Chambers stared at the paper still pinched between his fingers.

“Well?”

“What is it you wish, my lady?”

“Your opinion, man. Is it adequate? Nymphs are goddesses, are they not?” That much at least she knew; though, how they looked was beyond her. “Do they walk? Glide? Tread? That’s more formal. What do you think?”

“If this is your translation, I’m sure it must be correct just as it is,” the old man said through lips so tight she feared for his tongue. She ought to let him be.

“Do you care for it Chambers? In Greek or in English, either one?”

“Care for it, my lady? It is not my place.” He raised his eyes from the poem only to look back at the wall, avoiding eye contact. “I have no opinion.”

An unholy urge to goad him came and went. Infantile gestures never satisfied.

“Will that be all, my lady?” The voice betrayed no emotion.

Georgiana set down her quill. “You may go, Chambers.”

She sank back in her seat and lifted her cooling tea. Her butler was a gray cipher of a man with no more interest in her poems than Eunice had.

There were twenty people on Georgiana’s staff, and not one of them so much as looked her in the eye, much less engaged in conversation. To expect more was ludicrous. Differences of class aside, not one person had taken any interest in her study of Greek in the eleven long years since Andrew left.

Andrew cared, at least he did once. She squeezed her eyes shut. Andrew again. The man’s horridly scarred face—and the untouched face of the long-gone schoolboy—haunted her, had done so since she saw him at Groghan’s store. Thoughts of that face left her unable to get any work done.

She replaced her cup in its saucer with a slap. The clang of crockery made Eunice jump. Everything made Eunice jump.

“Stay put, Eunice. I’m just gathering my references.”

Georgiana rose on a swish of silk skirts, tossed the cup and saucer onto the tray, and pulled Liddell’s Lexicon and a handful of others off the shelf.

She spread them on the desk and began to flip absently through them, checking various words.

“Nymph” was clear and consistent. “Anigrus” didn’t appear and was likely a proper noun in any case, but she wondered what or who it was.

Any man with a half-decent education probably knew.

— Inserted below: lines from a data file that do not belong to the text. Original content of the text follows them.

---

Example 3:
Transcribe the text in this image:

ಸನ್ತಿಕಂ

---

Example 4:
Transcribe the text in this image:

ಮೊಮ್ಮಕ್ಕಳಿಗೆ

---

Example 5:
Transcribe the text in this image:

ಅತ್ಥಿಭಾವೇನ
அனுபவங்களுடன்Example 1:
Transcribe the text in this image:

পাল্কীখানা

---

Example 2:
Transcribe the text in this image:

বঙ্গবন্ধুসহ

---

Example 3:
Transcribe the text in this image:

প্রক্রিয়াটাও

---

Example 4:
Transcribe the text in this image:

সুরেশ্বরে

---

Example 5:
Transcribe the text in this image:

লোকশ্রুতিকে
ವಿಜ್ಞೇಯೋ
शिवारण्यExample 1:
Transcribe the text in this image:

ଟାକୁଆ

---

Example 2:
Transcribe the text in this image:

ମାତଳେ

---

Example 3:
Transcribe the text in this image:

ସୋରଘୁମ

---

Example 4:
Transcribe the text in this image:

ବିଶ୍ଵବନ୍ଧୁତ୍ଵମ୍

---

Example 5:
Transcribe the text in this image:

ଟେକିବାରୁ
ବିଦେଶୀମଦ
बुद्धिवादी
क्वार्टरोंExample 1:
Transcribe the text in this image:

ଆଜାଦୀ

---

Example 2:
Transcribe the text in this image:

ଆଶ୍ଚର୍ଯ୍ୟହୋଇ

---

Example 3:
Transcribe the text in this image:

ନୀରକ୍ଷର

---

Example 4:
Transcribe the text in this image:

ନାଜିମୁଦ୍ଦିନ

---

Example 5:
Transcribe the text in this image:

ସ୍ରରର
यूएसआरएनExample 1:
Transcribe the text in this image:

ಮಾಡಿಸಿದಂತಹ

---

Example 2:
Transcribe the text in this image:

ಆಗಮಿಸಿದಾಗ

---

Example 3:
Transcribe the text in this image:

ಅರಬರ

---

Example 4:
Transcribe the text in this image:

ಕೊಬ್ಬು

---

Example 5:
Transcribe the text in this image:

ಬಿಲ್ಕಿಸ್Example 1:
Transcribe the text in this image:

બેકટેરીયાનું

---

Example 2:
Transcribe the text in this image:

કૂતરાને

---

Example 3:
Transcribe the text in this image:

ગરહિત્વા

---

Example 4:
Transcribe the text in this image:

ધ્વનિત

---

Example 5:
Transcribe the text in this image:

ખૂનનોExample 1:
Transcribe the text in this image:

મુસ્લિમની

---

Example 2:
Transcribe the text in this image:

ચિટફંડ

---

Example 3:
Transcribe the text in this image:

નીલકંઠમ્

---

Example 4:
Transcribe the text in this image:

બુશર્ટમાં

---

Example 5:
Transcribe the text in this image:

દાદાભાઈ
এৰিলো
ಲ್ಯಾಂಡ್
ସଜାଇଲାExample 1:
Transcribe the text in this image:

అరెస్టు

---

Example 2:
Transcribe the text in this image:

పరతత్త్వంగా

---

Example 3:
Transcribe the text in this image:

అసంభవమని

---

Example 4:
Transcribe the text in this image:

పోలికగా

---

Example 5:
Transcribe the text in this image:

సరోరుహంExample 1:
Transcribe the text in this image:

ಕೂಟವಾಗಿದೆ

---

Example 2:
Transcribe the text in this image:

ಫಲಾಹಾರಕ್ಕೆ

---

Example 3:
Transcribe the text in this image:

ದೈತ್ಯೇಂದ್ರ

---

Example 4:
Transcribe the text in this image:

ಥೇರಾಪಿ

She resented her own ignorance. She didn’t know how the nymphs moved. Walk was the simplest translation, she suspected, but she wanted to know how they walked, what sort of movement the poetess was trying to depict. Lack of knowledge frustrated her.

She picked up a shabby little book from the scattered pile and ran a finger over it affectionately.

Stewart’s Advanced Greek for Young Scholars, her oldest and dearest friend.

She smiled at the odd conceit. Her oldest Greek reference perhaps, though she had few enough friends.

She opened the cover. A neatly copied inscription covered the frontispiece.

To Lady Georgiana, with wishes for success.

Respectfully,

A. Mallet

She was seventeen when he found her lurking behind the palms in her father’s conservatory, contending with an abbreviated passage from Plato.

Andrew acted as though it was perfectly normal for a girl two years his senior to struggle alone over material he had mastered many years before.

Fear of discovery and her mother’s bile had made her very careful.

Only Andrew knew, and he never revealed her secret to her parents.

Two weeks after the encounter, an anonymous parcel arrived. It contained Stewart’s.

Andrew didn’t think like the others. She savored his suggestions.

He helped her through Pindar. He helped her through Paul.

He told her she did “amazing work.” She refused to believe that life had changed him, no matter what passed between them in the end.

A glimmer of hope sparked back to life in her. She rose abruptly.

“Call for the carriage, Eunice. We’re going into Cambridge.”

The placid face didn’t alter. Eunice seemed quite used to her mistress’s sudden odd starts. “Yes, my lady. Shall I bring a basket for goods? Are we going to the bookstore?”

“Yes, bring it, but we probably won’t need it. Fetch my parasol. Once we get there, we’re going for a walk.”

Andrew Holden may not want to further our acquaintance, but he will. Oh yes, he most certainly will.